India is expected to file 16 cases against the U.S. for violating many World Trade Organisation (WTO) treaties, reported the Press Trust of India. Parliament on Wednesday was informed that most of the complaints pertain to the renewable energy sector.
Replying to a question on whether India was preparing to file complaints, commerce and industry minister Nirmala Sitharaman said "yes" in the lower house of Parliament. She added that certain renewable energy programmes adopted by many states in the U.S. were "inconsistent" with WTO provisions.

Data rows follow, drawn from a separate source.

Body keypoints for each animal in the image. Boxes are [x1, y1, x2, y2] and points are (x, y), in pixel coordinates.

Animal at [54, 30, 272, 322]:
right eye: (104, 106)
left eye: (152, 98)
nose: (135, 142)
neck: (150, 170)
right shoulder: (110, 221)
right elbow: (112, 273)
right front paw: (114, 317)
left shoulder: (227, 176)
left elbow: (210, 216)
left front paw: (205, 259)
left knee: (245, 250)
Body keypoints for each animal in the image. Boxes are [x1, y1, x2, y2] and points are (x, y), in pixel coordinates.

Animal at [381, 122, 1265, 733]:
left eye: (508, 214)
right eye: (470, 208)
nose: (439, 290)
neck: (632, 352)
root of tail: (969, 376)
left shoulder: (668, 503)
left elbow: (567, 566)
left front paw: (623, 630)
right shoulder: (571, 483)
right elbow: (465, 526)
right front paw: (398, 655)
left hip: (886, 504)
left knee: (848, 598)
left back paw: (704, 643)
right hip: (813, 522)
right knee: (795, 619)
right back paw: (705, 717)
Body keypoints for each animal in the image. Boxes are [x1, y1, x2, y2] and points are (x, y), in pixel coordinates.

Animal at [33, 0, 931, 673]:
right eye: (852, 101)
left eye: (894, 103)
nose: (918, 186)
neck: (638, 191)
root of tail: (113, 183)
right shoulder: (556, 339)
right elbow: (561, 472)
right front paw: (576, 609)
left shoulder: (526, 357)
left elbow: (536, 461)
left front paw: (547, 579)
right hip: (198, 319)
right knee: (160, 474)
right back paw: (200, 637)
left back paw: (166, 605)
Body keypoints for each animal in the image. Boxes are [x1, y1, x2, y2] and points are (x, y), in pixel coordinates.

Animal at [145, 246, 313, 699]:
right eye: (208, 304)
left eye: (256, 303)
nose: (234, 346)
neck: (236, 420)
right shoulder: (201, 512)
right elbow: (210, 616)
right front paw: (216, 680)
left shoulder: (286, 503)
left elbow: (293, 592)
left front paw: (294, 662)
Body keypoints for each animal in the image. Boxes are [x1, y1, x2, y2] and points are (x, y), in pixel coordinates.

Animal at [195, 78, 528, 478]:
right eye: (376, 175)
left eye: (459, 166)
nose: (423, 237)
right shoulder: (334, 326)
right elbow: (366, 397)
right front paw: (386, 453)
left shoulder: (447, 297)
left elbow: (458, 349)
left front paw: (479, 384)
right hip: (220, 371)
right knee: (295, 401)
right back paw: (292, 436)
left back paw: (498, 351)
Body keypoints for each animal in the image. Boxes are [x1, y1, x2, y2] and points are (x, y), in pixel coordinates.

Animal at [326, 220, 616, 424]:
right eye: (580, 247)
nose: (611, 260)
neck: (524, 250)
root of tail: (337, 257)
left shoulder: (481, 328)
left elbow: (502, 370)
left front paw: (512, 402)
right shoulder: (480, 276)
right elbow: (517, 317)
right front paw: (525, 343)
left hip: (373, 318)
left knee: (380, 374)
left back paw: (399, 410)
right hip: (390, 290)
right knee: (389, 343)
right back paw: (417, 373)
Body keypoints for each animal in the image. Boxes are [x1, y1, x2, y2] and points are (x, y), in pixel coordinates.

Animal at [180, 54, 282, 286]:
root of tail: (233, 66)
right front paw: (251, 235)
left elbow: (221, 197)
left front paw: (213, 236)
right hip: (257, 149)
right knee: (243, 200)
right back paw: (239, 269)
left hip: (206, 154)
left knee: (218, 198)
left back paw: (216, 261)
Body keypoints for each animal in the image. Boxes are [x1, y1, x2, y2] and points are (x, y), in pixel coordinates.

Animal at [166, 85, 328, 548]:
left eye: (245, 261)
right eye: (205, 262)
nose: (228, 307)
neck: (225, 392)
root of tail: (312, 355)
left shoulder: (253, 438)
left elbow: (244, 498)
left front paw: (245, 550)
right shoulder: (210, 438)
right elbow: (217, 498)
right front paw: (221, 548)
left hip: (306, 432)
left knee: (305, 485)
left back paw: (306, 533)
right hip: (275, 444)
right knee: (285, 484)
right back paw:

She pointed out that many obligations under General Agreement on Tariff and Trade (GATT), 1994, Agreement on Subsidies and Countervailing Measures (ASCM) and/or Trade-Related Investment Measures (TRIMS) Agreement were violated by the U.S. energy programmes.
On India's National Solar Mission, and a component under it requiring domestic manufacturing of cells and modules, the minister said the requirement was only for a few of the programmes under the mission. The findings and recommendations of the dispute settlement panel, she added in a separate reply, were being challenged before the WTO Appellate Body.
In a third reply, the minister admitted that the U.S. had placed India on its priority watch list under the U.S. Special 301 report (for the third year in a row) claiming India's intellectual property protection laws were inadequate.
The Special 301 report under U.S.'s Trade Act of 1974, the minister sid, "is a unilateral measure to create pressure on countries to enhance IPR protection beyond the TRIPS (Trade-Related Aspects of Intellectual Property Rights) Agreement."
Calling the report an "extra-territorial application" of a domestic law of a country on another, the minister said it was violating the norms established by the WTO.